Taj El-Khalili (Engineering Intern and InBaltimore Cohort 2022)
My First Ever Internship as a College Student
I wanted to intern at a place where I would be accepted and trusted to do important work. But was this scene illusory for a college freshman?
Leaving my hometown in Indiana and setting up shop as a student at Johns Hopkins University was exciting and nerve-wracking. Yet, something was missing – an internship.
The pandemic hit and we were advised to go home. And while there is no place like home, finding something important to fill my time seemed out of reach; so, I created my own volunteer “internship” by sewing masks and giving them away. At first this gave me the sensation of being needed and doing something important, but I soon realized that many others got on the mask-making bandwagon, diminishing the value of my efforts.
My Journey into the World of Prosthetics
During one of my regular Zoom advising sessions with faculty at Hopkins, I blurted out my disappointment and boredom in my unfulfilled, self-directed volunteer post of sewing facemasks where I had no opportunity to verify whether they were medical grade.
My professor knew I had an interest in prosthetics and suggested I apply to Infinite Biomedical Technologies (IBT), an upper limb prosthetics company specializing in myoelectric control systems.
I jumped at the opportunity and filled out all the paperwork while wondering how this was all going to work out during a pandemic. Luckily, for me, things went smoothly and the folks at IBT had it all figured out. I went through a series of Zoom interviews and was offered the position starting in Spring of 2021.
From Self-Directed Volunteer to Professionally Directed
Now comes the real test. Would this internship consist of menial tasks or would I have the opportunity to learn and use my hands to actually create and develop technology for the greater good? Or am I expecting too much?
My first two weeks were completely remote. On my first day I logged into Microsoft Teams, introduced myself at a company-wide meeting and got assigned my first task – designing a printed circuit board (PCB). I love building circuits on breadboards, but designing a PCB using sophisticated software is unlike anything I’ve done before.
The product development team was incredibly welcoming and encouraged me to ask them questions anytime, but this isn’t like school. There are no office hours for me to attend and spill off a list of questions, and I wanted to seem competent and not ask silly questions.
After a couple of weeks researching tutorials, reading the documentation, and working up the courage to ask questions, not only did I become well-versed in the PCB software but I was comfortable enough with the team to approach them concern-free when I needed help. One tip I have for asking people for help during an internship is to start out the question with what you have tried/researched. It shows that you are comfortable exploring other avenues to obtain information and that you don’t immediately come crying for help the second a problem arises.
I learned so much from this first project that I felt confident enough to make an even more complex PCB. With permission from IBT I used their software to create the following PCB for my Design Team.

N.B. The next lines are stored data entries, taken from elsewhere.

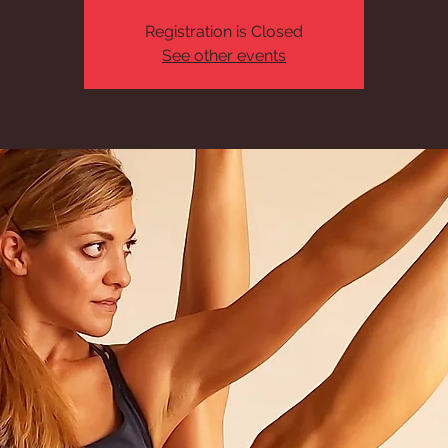
Registration is Closed
See other events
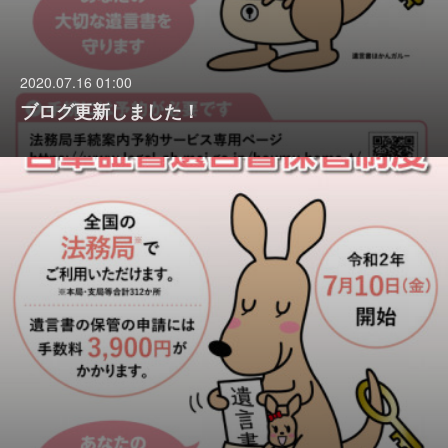
2020.07.16 01:00
ブログ更新しました！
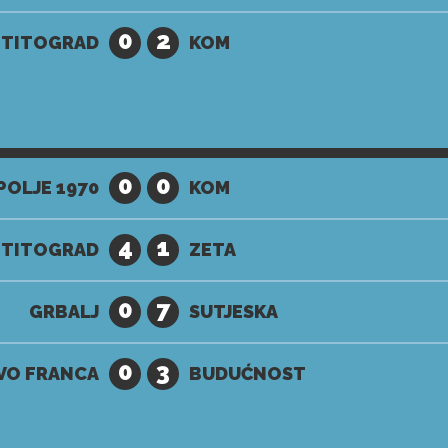
0
2
 TITOGRAD
KOM
0
0
OLJE 1970
KOM
4
1
 TITOGRAD
ZETA
0
7
GRBALJ
SUTJESKA
0
3
VO FRANCA
BUDUĆNOST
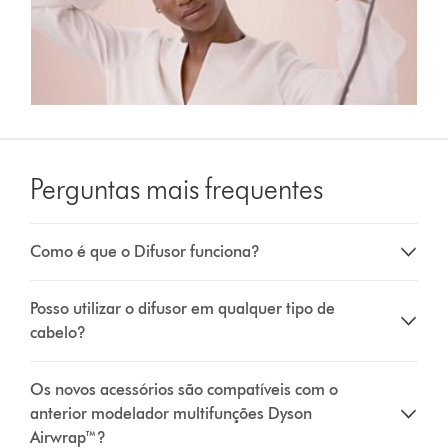
Perguntas mais frequentes
Como é que o Difusor funciona?
Posso utilizar o difusor em qualquer tipo de
cabelo?
Os novos acessórios são compatíveis com o
anterior modelador multifunções Dyson
Airwrap™?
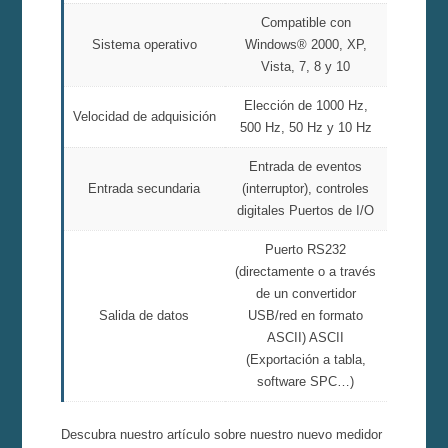
Compatible con
Sistema operativo
Windows® 2000, XP,
Vista, 7, 8 y 10
Elección de 1000 Hz,
Velocidad de adquisición
500 Hz, 50 Hz y 10 Hz
Entrada de eventos
Entrada secundaria
(interruptor), controles
digitales Puertos de I/O
Puerto RS232
(directamente o a través
de un convertidor
Salida de datos
USB/red en formato
ASCII) ASCII
(Exportación a tabla,
software SPC…)
Descubra nuestro artículo sobre nuestro nuevo medidor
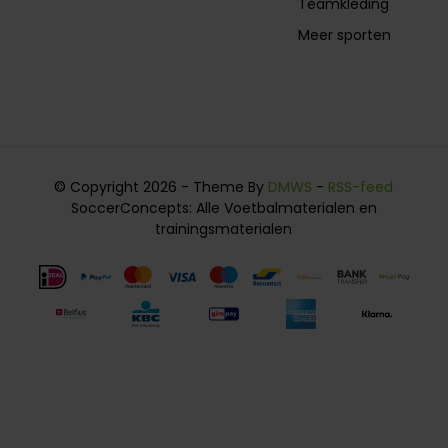
Teamkleding
Meer sporten
© Copyright 2026 - Theme By
DMWS
-
RSS-feed
SoccerConcepts: Alle Voetbalmaterialen en
trainingsmaterialen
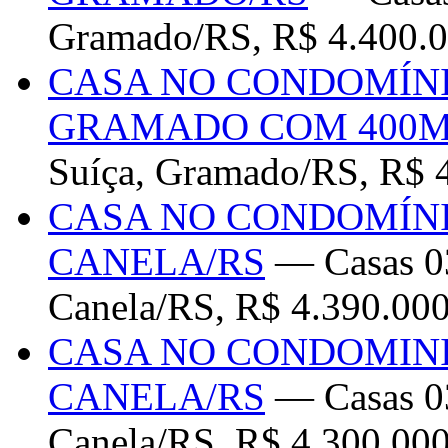
Gramado/RS, R$ 4.400.0
CASA NO CONDOMÍNI
GRAMADO COM 400M
Suíça, Gramado/RS, R$ 
CASA NO CONDOMÍNI
CANELA/RS
— Casas 03
Canela/RS, R$ 4.390.00
CASA NO CONDOMINI
CANELA/RS
— Casas 03
Canela/RS, R$ 4.300.00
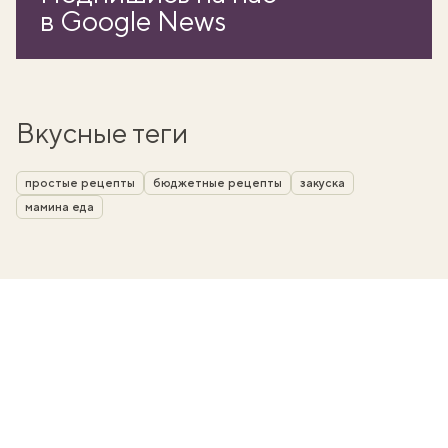
в Google News
Вкусные теги
простые рецепты
бюджетные рецепты
закуска
мамина еда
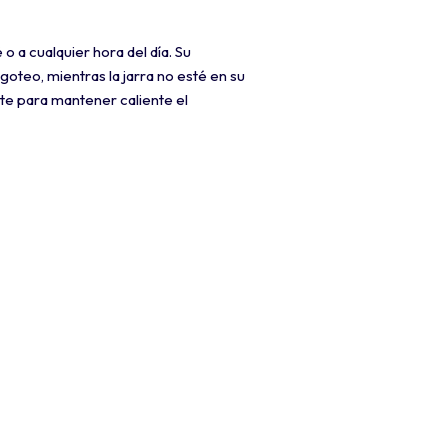
a cualquier hora del día. Su
oteo, mientras la jarra no esté en su
nte para mantener caliente el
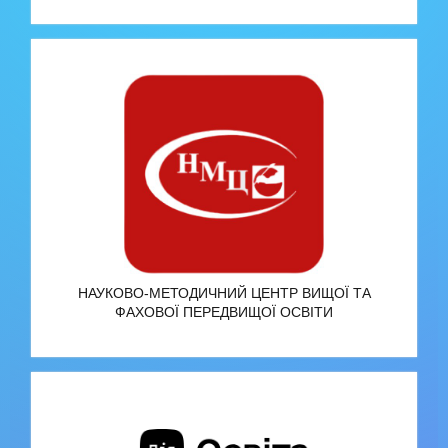
НАУКОВО-МЕТОДИЧНИЙ ЦЕНТР ВИЩОЇ ТА
ФАХОВОЇ ПЕРЕДВИЩОЇ ОСВІТИ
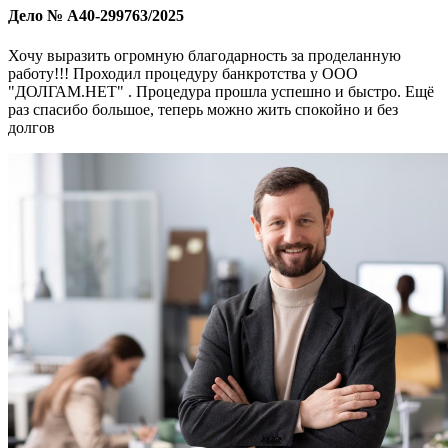
Дело № А40-299763/2025
Хочу выразить огромную благодарность за проделанную
работу!!! Проходил процедуру банкротства у ООО
"ДОЛГАМ.НЕТ" . Процедура прошла успешно и быстро. Ещё
раз спасибо большое, теперь можно жить спокойно и без
долгов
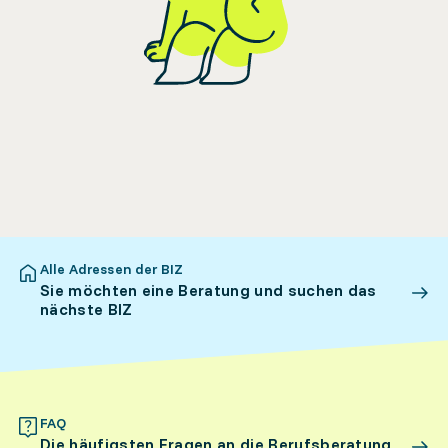
Alle Adressen der BIZ
Sie möchten eine Beratung und suchen das
nächste BIZ
FAQ
Die häufigsten Fragen an die Berufsberatung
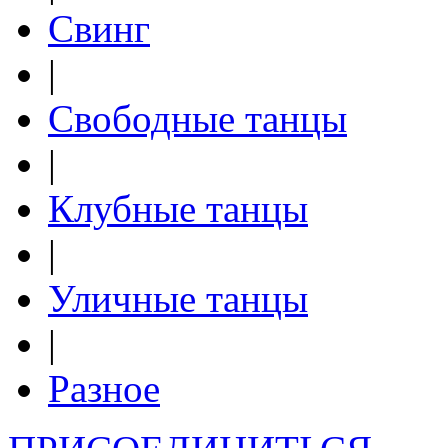
Свинг
|
Свободные танцы
|
Клубные танцы
|
Уличные танцы
|
Разное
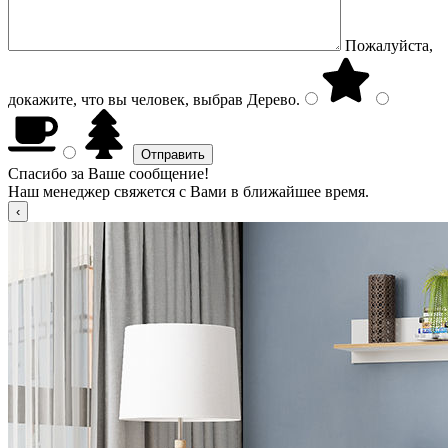
Пожалуйста,
докажите, что вы человек, выбрав
Дерево
.
Спасибо за Ваше сообщение!
Наш менеджер свяжется с Вами в ближайшее время.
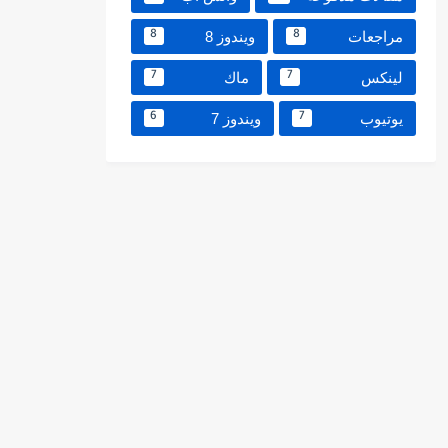
مراجعات
ويندوز 8
8
8
لينكس
ماك
7
7
يوتيوب
ويندوز 7
6
7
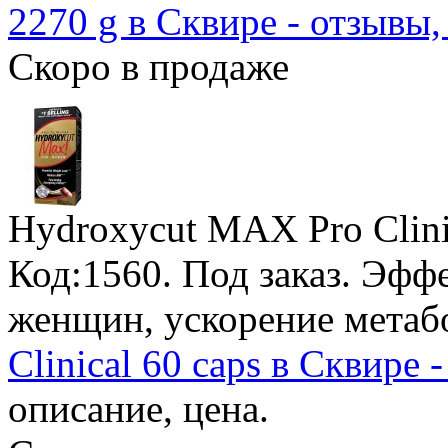
2270 g в Сквире - отзывы,
Скоро в продаже
Hydroxycut MAX Pro Clini
Код:1560.
Под заказ
. Эфф
женщин, ускорение метаб
Clinical 60 caps в Сквире 
описание, цена.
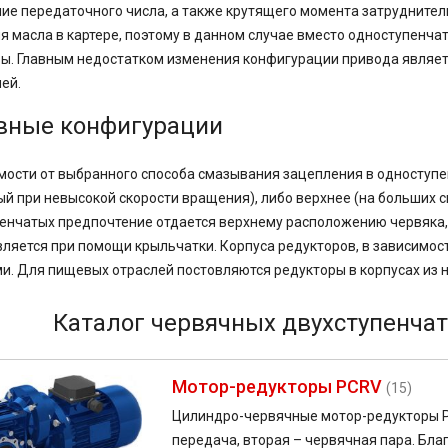
ие передаточного числа, а также крутящего момента затруднител
я масла в картере, поэтому в данном случае вместо одноступенч
ы. Главным недостатком изменения конфигурации привода являет
ней.
вные конфигурации
мости от выбранного способа смазывания зацепления в одноступ
ый при невысокой скорости вращения), либо верхнее (на больших 
енчатых предпочтение отдается верхнему расположению червяка,
ляется при помощи крыльчатки. Корпуса редукторов, в зависимос
и. Для пищевых отраслей постовляются редукторы в корпусах из
Каталог червячных двухступенча
Мотор-редукторы PCRV
(15)
Цилиндро-червячные мотор-редукторы PC
передача, вторая – червячная пара. Бл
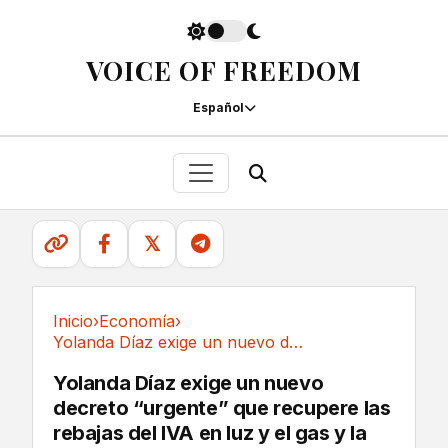
VOICE OF FREEDOM
Español
𝕏
Inicio
›
Economía
›
Yolanda Díaz exige un nuevo decreto “urgente”...
Economía
Yolanda Díaz exige un nuevo
decreto “urgente” que recupere las
rebajas del IVA en luz y el gas y la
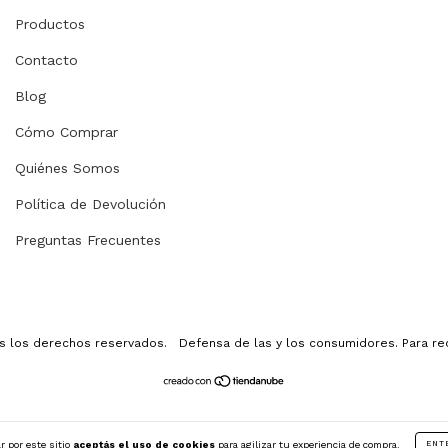
Productos
Contacto
Blog
Cómo Comprar
Quiénes Somos
Política de Devolución
Preguntas Frecuentes
os los derechos reservados.
Defensa de las y los consumidores. Para r
r por este sitio
aceptás el uso de cookies
para agilizar tu experiencia de compra.
ENT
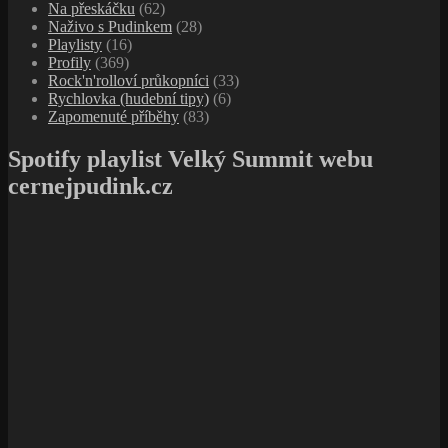
Na přeskáčku
(62)
Naživo s Pudinkem
(28)
Playlisty
(16)
Profily
(369)
Rock'n'rolloví průkopníci
(33)
Rychlovka (hudební tipy)
(6)
Zapomenuté příběhy
(83)
Spotify playlist Velký Summit webu
cernejpudink.cz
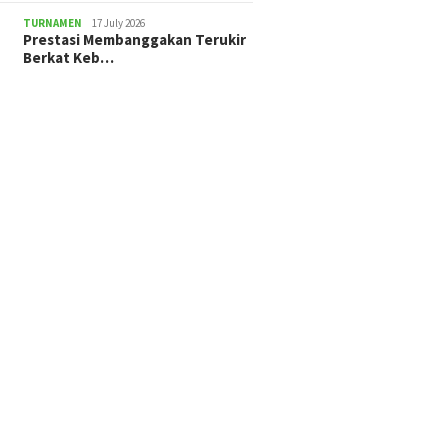
TURNAMEN
17 July 2026
Prestasi Membanggakan Terukir
Berkat Keb…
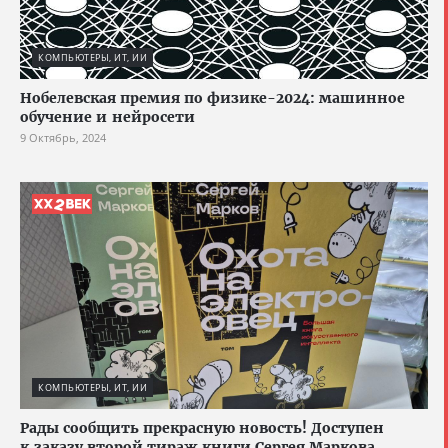
КОМПЬЮТЕРЫ, ИТ, ИИ
Нобелевская премия по физике-2024: машинное
обучение и нейросети
9 Октябрь, 2024
КОМПЬЮТЕРЫ, ИТ, ИИ
Рады сообщить прекрасную новость! Доступен
к заказу второй тираж книги Сергея Маркова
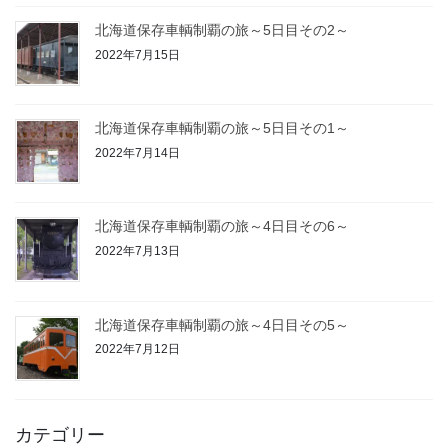
北海道保存車輌制覇の旅～5日目その2～
2022年7月15日
北海道保存車輌制覇の旅～5日目その1～
2022年7月14日
北海道保存車輌制覇の旅～4日目その6～
2022年7月13日
北海道保存車輌制覇の旅～4日目その5～
2022年7月12日
カテゴリー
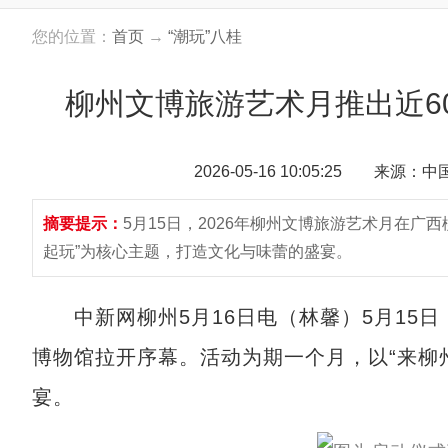
您的位置：
首页
→
“潮玩”八桂
柳州文博旅游艺术月推出近6
2026-05-16 10:05:25 来源：
摘要提示：
5月15日，2026年柳州文博旅游艺术月在广
起玩”为核心主题，打造文化与味蕾的盛宴。
中新网柳州5月16日电（林馨）5月15日
博物馆拉开序幕。活动为期一个月，以“来柳
宴。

With Power Comes Great Responsibility
Nothing says power more than getting permission to publish records that if found fallible could lead to serious consequences. Now I wouldn’t say I personally work on anything too serious but whenever I inspect material, build control systems, or run verification tests my results need to be documented and published via a quality management system.
If I want to publish a record, it’s my responsibility to ensure mistakes do not make it through the final review. It’s a lot of responsibility but having the ability to publish records means I get to leave my mark on the company. When I’m given a task, I get to influence the final result or design and my name will always be attached, it’s highly rewarding.
Fast forward to this summer and I’m happy to say I am still at IBT and loving it even more! We were recently inspected as part of the routine FDA inspection for a Class II medical device facility. During that time any record I published was fair game for review and scrutiny, and it emphasized even more to me how much responsibility I am trusted with. It can be scary at times, but it always motivates me to do my best work and makes every experience here even more fulfilling.
I’ve learned so much more since my first PCB project. I’m currently working on designing a 3D printed jig for securing enclosures (image below) using the drill press. Honestly, I’m not as experienced with design in SolidWorks but I have confidence my skills will improve with guidance from the IBT family!
I came to this internship looking for fulfillment and IBT has more than delivered, teaching me lifelong practical skills, allowing me to contribute my ideas to new products and materializing in real time the effect my work has on patients. While I am forever grateful for these experiences, nothing is more fulfilling than waking up every day this summer excited to work at a rewarding job with people I love.